____ Material shown
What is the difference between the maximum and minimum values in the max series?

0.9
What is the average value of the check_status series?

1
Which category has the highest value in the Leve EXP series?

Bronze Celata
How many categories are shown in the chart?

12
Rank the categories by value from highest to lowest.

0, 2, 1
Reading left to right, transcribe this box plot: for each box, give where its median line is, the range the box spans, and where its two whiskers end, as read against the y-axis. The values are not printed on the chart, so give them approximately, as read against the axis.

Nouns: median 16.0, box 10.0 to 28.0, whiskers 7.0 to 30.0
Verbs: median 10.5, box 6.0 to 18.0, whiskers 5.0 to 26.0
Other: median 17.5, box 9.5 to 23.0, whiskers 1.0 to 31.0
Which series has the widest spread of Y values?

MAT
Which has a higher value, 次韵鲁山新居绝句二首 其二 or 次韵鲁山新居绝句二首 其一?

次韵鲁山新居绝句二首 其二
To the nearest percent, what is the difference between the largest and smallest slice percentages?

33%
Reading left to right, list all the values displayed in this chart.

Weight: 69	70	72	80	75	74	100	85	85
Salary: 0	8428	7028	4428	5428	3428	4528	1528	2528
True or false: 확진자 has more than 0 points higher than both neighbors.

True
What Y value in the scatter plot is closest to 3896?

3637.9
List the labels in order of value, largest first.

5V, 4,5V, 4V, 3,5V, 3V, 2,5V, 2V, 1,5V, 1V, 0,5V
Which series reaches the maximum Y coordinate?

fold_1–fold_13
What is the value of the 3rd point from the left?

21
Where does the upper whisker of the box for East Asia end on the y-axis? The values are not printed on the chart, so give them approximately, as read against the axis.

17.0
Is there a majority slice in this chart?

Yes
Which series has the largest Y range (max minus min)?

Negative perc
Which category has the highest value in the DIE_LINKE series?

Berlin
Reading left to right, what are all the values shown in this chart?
________
Repeat every entry above word for word, line by line, changing nothing.

> _Response to the task_
What is the difference between the maximum and minimum values in the max series?

0.9
What is the average value of the check_status series?

1
Which category has the highest value in the Leve EXP series?

Bronze Celata
How many categories are shown in the chart?

12
Rank the categories by value from highest to lowest.

0, 2, 1
Reading left to right, transcribe this box plot: for each box, give where its median line is, the range the box spans, and where its two whiskers end, as read against the y-axis. The values are not printed on the chart, so give them approximately, as read against the axis.

Nouns: median 16.0, box 10.0 to 28.0, whiskers 7.0 to 30.0
Verbs: median 10.5, box 6.0 to 18.0, whiskers 5.0 to 26.0
Other: median 17.5, box 9.5 to 23.0, whiskers 1.0 to 31.0
Which series has the widest spread of Y values?

MAT
Which has a higher value, 次韵鲁山新居绝句二首 其二 or 次韵鲁山新居绝句二首 其一?

次韵鲁山新居绝句二首 其二
To the nearest percent, what is the difference between the largest and smallest slice percentages?

33%
Reading left to right, list all the values displayed in this chart.

Weight: 69	70	72	80	75	74	100	85	85
Salary: 0	8428	7028	4428	5428	3428	4528	1528	2528
True or false: 확진자 has more than 0 points higher than both neighbors.

True
What Y value in the scatter plot is closest to 3896?

3637.9
List the labels in order of value, largest first.

5V, 4,5V, 4V, 3,5V, 3V, 2,5V, 2V, 1,5V, 1V, 0,5V
Which series reaches the maximum Y coordinate?

fold_1–fold_13
What is the value of the 3rd point from the left?

21
Where does the upper whisker of the box for East Asia end on the y-axis? The values are not printed on the chart, so give them approximately, as read against the axis.

17.0
Is there a majority slice in this chart?

Yes
Which series has the largest Y range (max minus min)?

Negative perc
Which category has the highest value in the DIE_LINKE series?

Berlin
Reading left to right, what are all the values shown in this chart?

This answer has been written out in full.